If this is true, then nothing can be more evident than this: The law is the organization of the natural right of lawful defense. It is the substitution of a common force for individual forces. And this common force is to do only what the individual forces have a natural and lawful right to do: to protect persons, liberties, and properties; to maintain the right of each, and to cause justice to reign over us all.
I know this is a longer blog-post than I usually put up on a daily basis, but please stick with me here. This last excerpt from Bastiat is too important to gloss over.
He continues:
But, unfortunately, law by no means confines itself to its proper functions. And when it has exceeded its proper functions, it has not done so merely in some inconsequential and debatable matters. The law has gone further than this; it has acted in direct opposition to its own purpose. The law has been used to destroy its own objective: It has been applied to annihilating the justice that it was supposed to maintain; to limiting and destroying rights which its real purpose was to respect. The law has placed the collective force at the disposal of the unscrupulous who wish, without risk, to exploit the person, liberty, and property of others.

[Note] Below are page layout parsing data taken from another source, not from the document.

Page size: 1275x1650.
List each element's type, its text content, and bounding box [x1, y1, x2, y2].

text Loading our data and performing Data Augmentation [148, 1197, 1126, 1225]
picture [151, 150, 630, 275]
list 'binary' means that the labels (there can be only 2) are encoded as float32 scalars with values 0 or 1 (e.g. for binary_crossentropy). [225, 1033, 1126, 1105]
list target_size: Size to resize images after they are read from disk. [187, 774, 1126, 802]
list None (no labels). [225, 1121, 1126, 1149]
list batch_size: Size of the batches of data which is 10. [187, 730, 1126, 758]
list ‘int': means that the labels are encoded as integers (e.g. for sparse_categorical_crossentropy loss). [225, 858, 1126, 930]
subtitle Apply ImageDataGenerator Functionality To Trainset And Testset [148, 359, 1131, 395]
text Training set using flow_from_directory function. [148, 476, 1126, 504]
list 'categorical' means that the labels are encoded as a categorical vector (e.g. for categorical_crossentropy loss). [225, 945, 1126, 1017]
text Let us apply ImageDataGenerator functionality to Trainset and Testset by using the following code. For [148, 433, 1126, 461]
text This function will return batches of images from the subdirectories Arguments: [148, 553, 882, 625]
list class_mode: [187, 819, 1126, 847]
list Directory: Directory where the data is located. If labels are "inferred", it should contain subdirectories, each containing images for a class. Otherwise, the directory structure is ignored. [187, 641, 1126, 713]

It has converted plunder into a right, in order to protect plunder. And it has converted lawful defense into a crime, in order to punish lawful defense.
How has this perversion of the law been accomplished? And what have been the results?
The law has been perverted by the influence of two entirely different causes: stupid greed and false philanthropy.
That about sums it up, no? Stupid greed. False philanthropy. Advocates for re-distribution of wealth and "bigger government" (which by definition necessitates more taxes to pay for it) can only fall under one of these two headings. They are either wildly misinformed or they are wrapping themselves in labels of "compassion" and "justice" while knowingly voting for policies that hurt this nation's economy (and society), all so they can keep their positions of power.
Not all conservatives and Republicans are 'above reproach" moral actors, but if they support lower taxes, fiscal responsibility, entrepreneurship, limited government, adherence by the courts to Constitutional principles, private charity, and school choice they don't have to be saints. They do, however, happen to be right.